• [Problems]
1 - Please reproduce the part of the Keys of the Kingdom article starting at "Studio album by" and ending at "(US) Threshold (UK)".
2 - Write the next part of the Keys of the Kingdom article, picking up right after its last sentence.

• [Reading passage]
-----

Studio album by the Moody Blues
- Released: 1 July 1991
- Recorded: October 1990 – May 1991
- Studio: Olympic, Mayfair, The Hit Factory and RG Jones, London, UK
- Genre: Rock
- Length: 53:02
- Label: Polydor (US) Threshold (UK)
- Producer: Christopher Neil Alan Tarney Tony Visconti

The Moody Blues chronology
| Greatest Hits (1989) | Keys of the Kingdom (1991) | A Night at Red Rocks with the Colorado Symphony Orchestra (1993) |

Singles from Keys of the Kingdom
- "Say It with Love" Released: June 1991; "Bless the Wings (That Bring You Back)" Released: August 1991;

= Keys of the Kingdom =

Keys of the Kingdom is the fourteenth album by the rock band the Moody Blues, released in 1991. Although some of the tracks recall the songwriting on Sur la Mer, the failure of Keys of the Kingdom to produce any major hit singles would mark the beginning of the Moodies' decline in popularity with mainstream audiences after their success in the MTV video generation.

-----

• [Data]
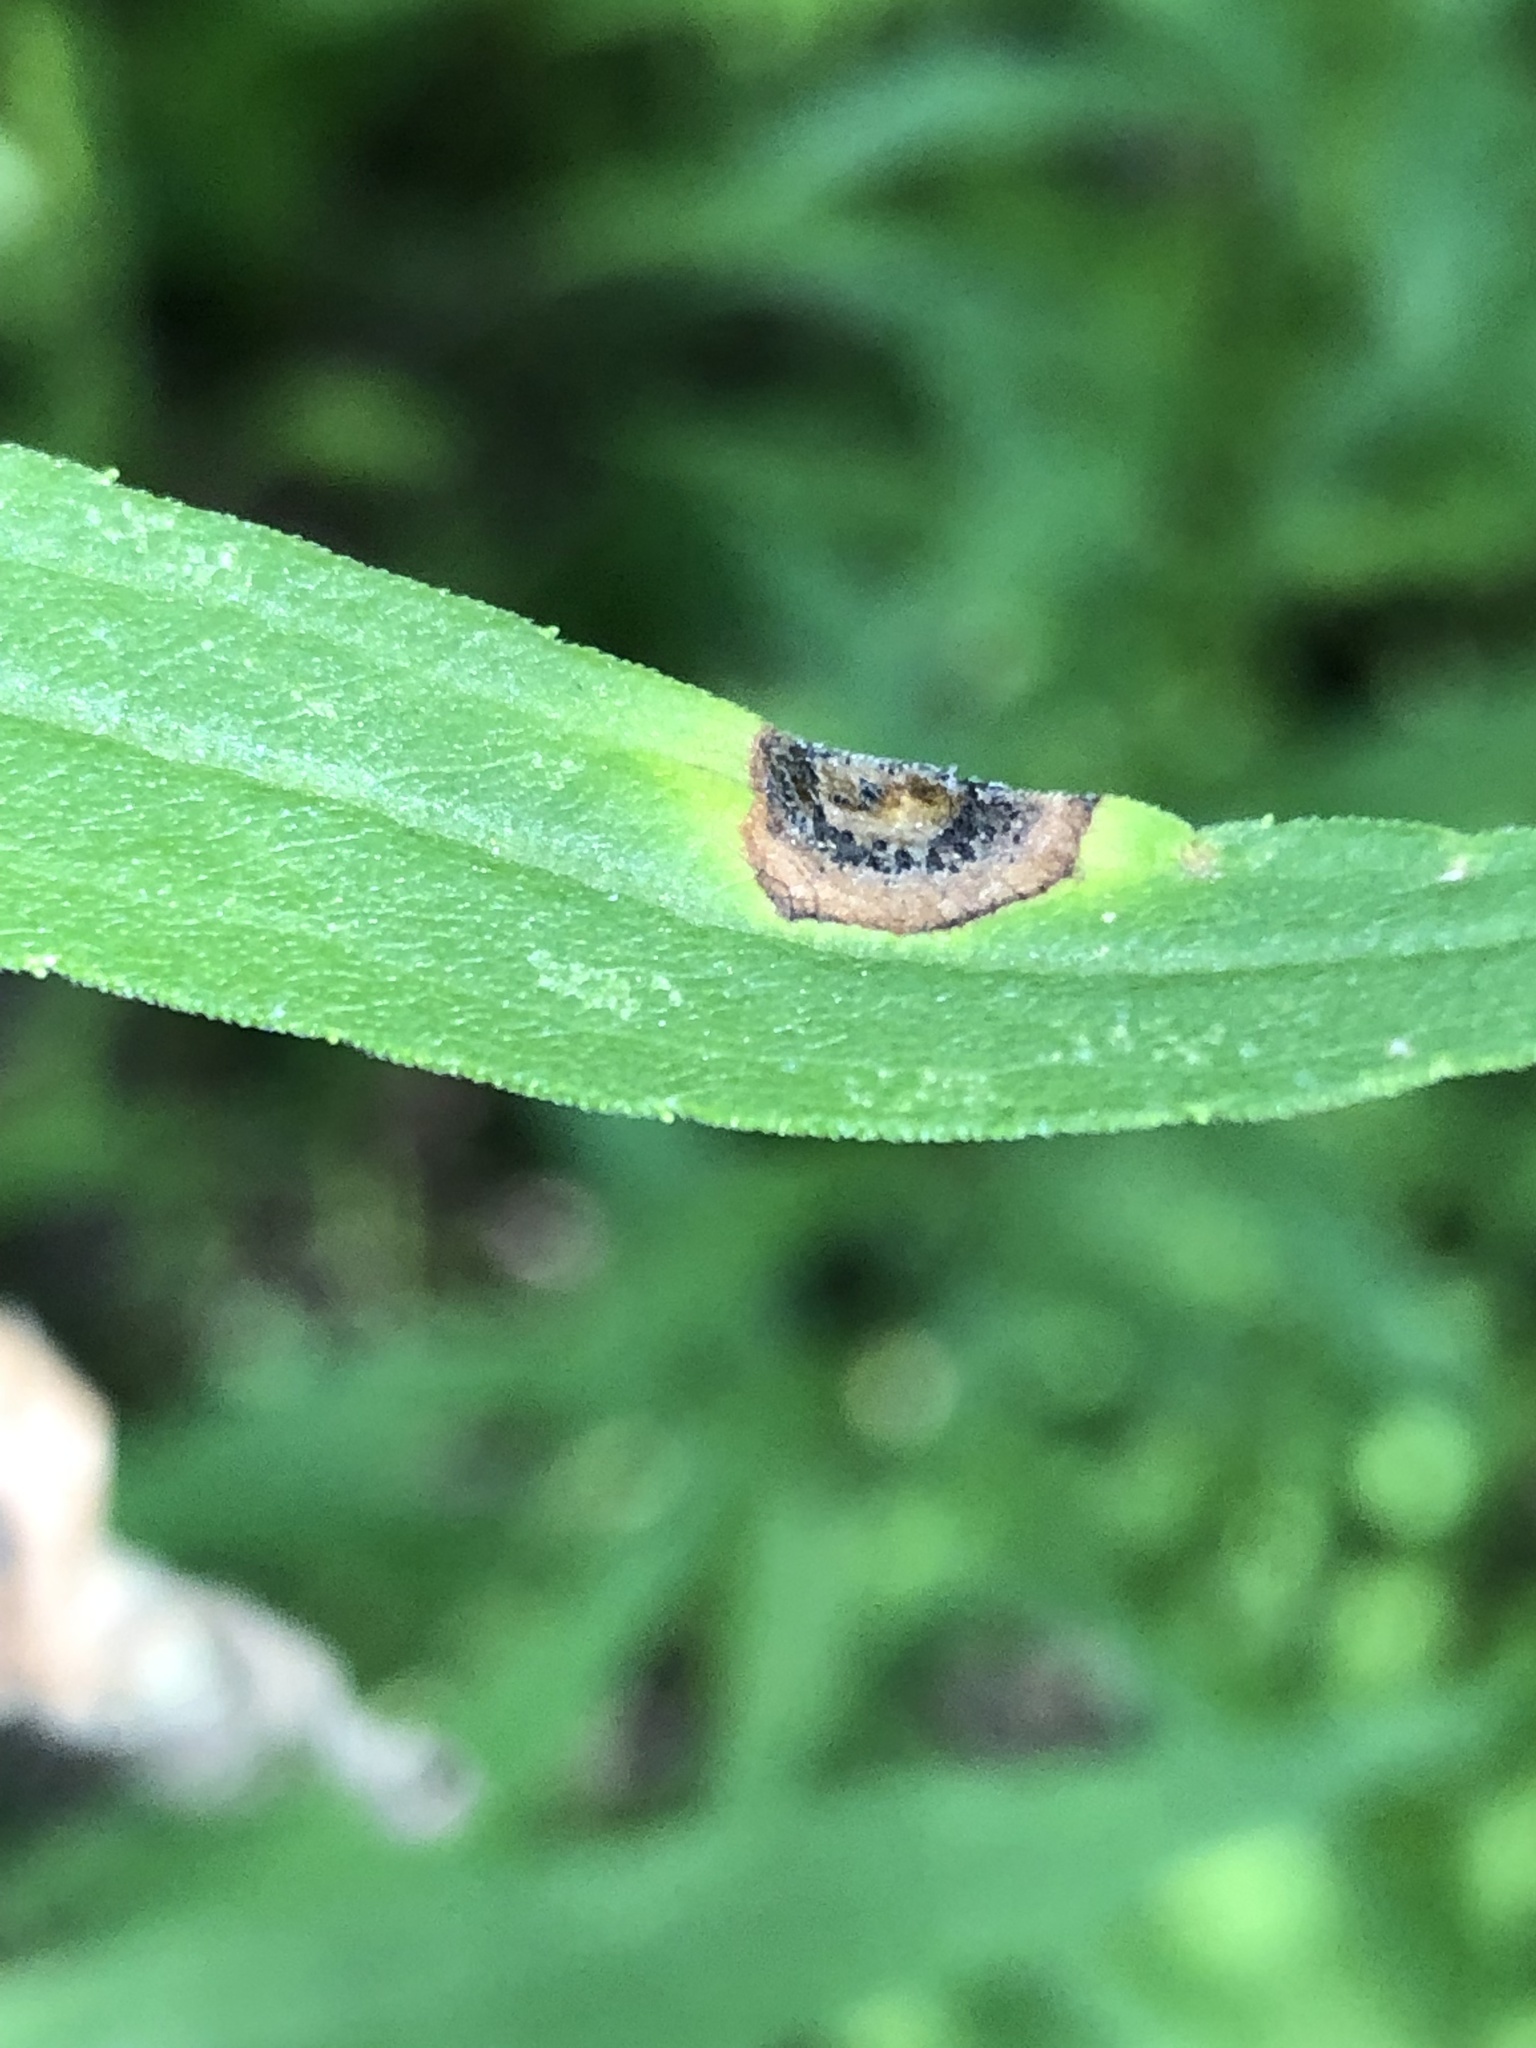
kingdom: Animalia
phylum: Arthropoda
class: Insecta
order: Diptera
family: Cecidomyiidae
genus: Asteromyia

-----

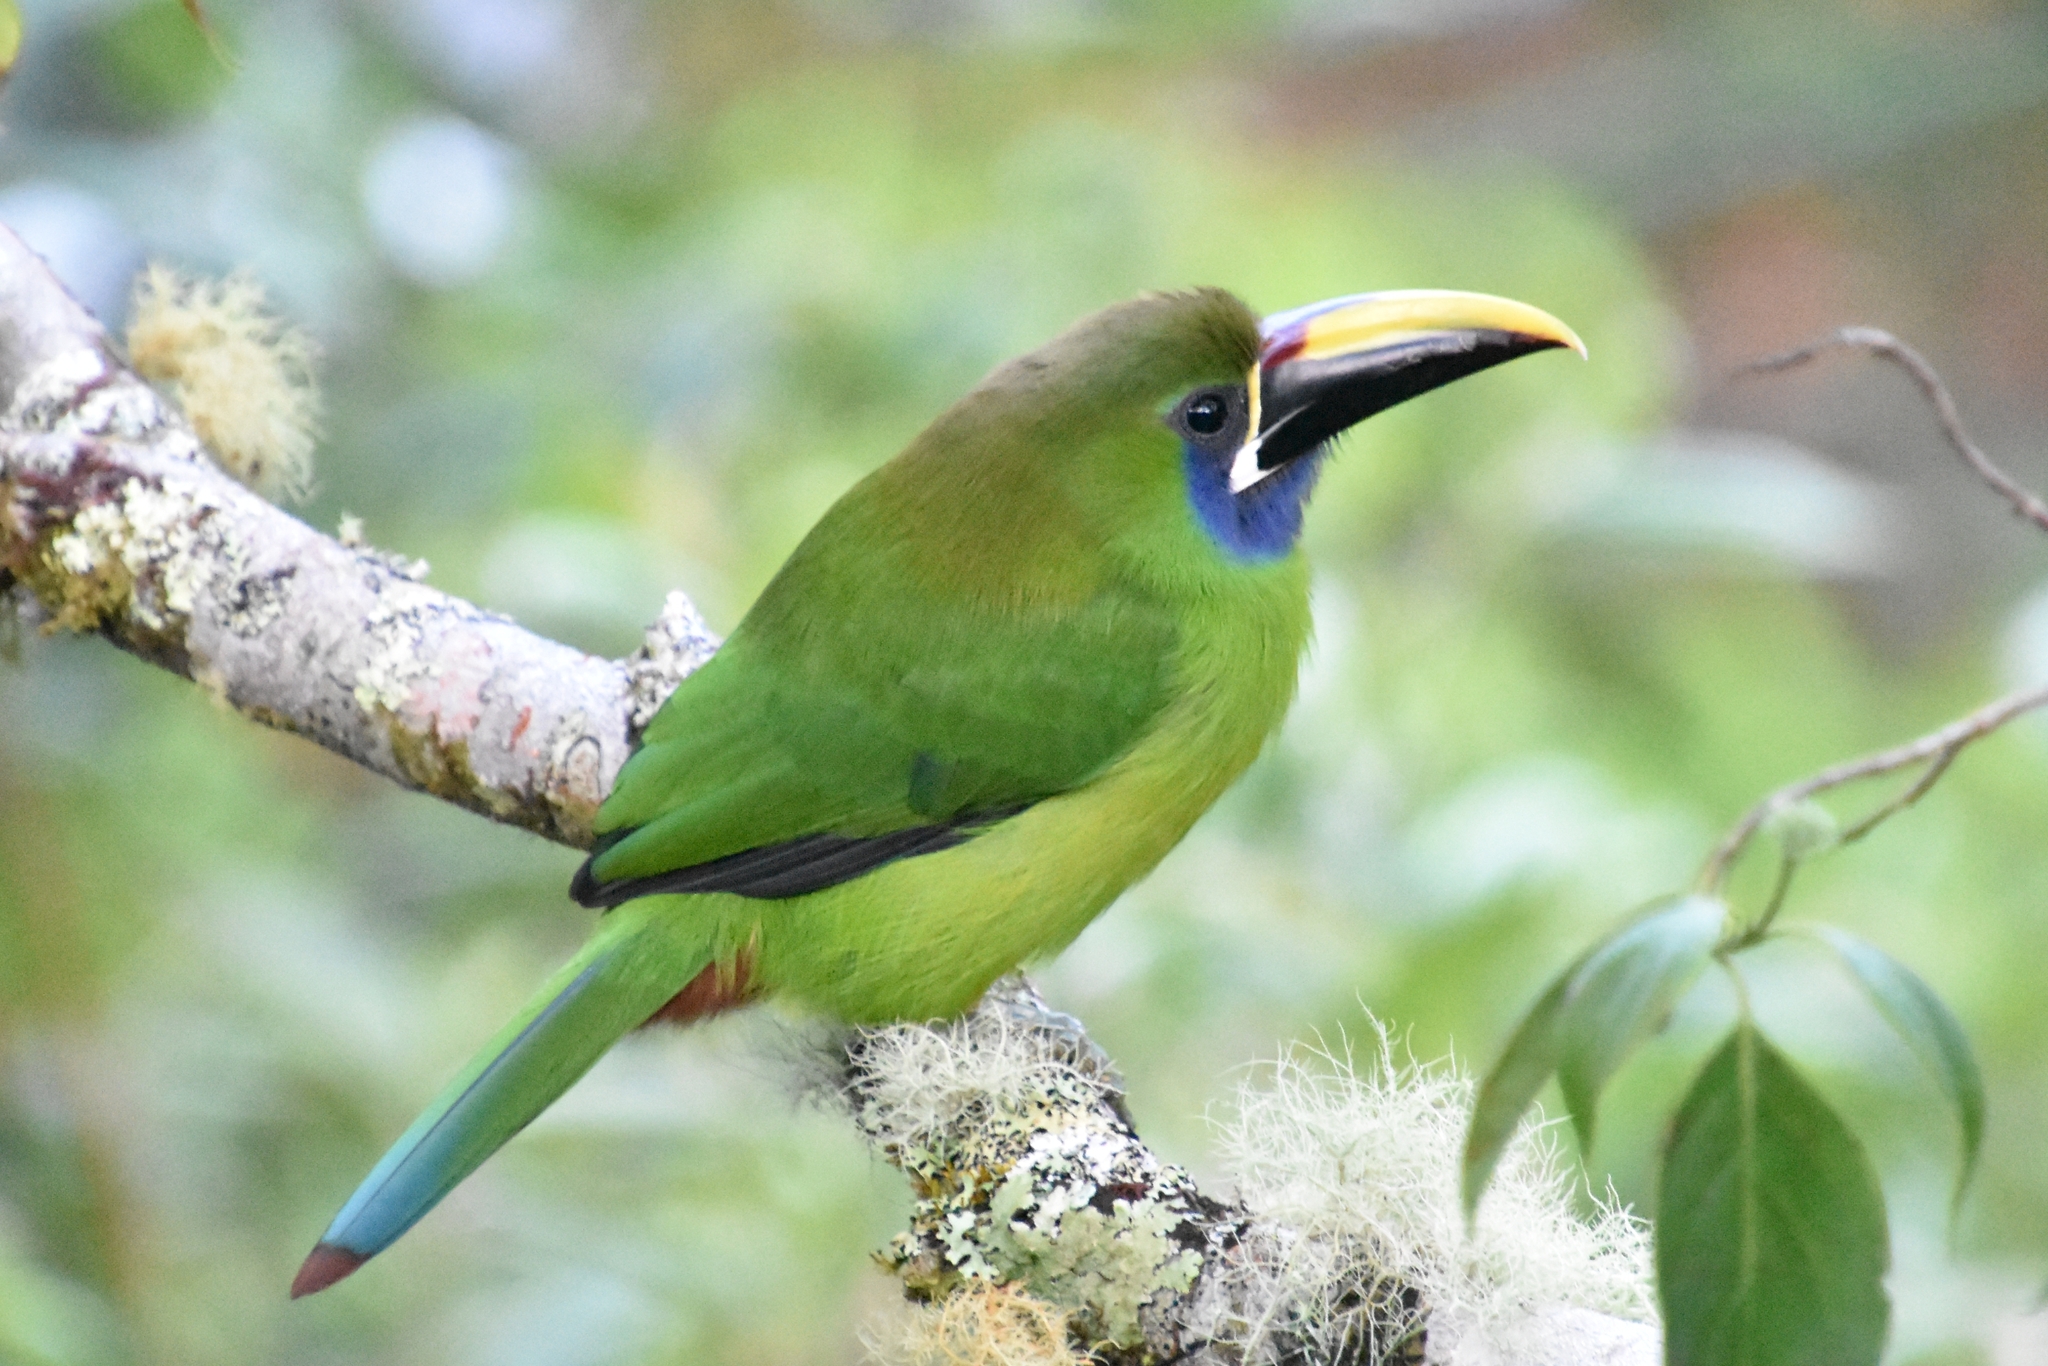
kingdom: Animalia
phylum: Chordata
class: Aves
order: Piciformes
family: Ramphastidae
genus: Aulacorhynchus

-----

• [Outputs by task]
1 -
Studio album by the Moody Blues
- Released: 1 July 1991
- Recorded: October 1990 – May 1991
- Studio: Olympic, Mayfair, The Hit Factory and RG Jones, London, UK
- Genre: Rock
- Length: 53:02
- Label: Polydor (US) Threshold (UK)

2 -
The album saw the band beginning to return to a more airy rock oriented sound (similar to The Present), rather than the previous two albums' forays into synthesiser pop. Flautist Ray Thomas plays more of a substantial role on this record, with his first ambient flute piece in eight years. It was recorded and mixed at four London studios: Olympic Studios, RG Jones Recording Studios, Mayfair Studios and The Hit Factory (not to be confused with the NYC-based studio of the same name). Drum machines are still used heavily; Graeme Edge only performs on three songs, with session drummer Andy Duncan providing live drums on two more, and the rest being programmed.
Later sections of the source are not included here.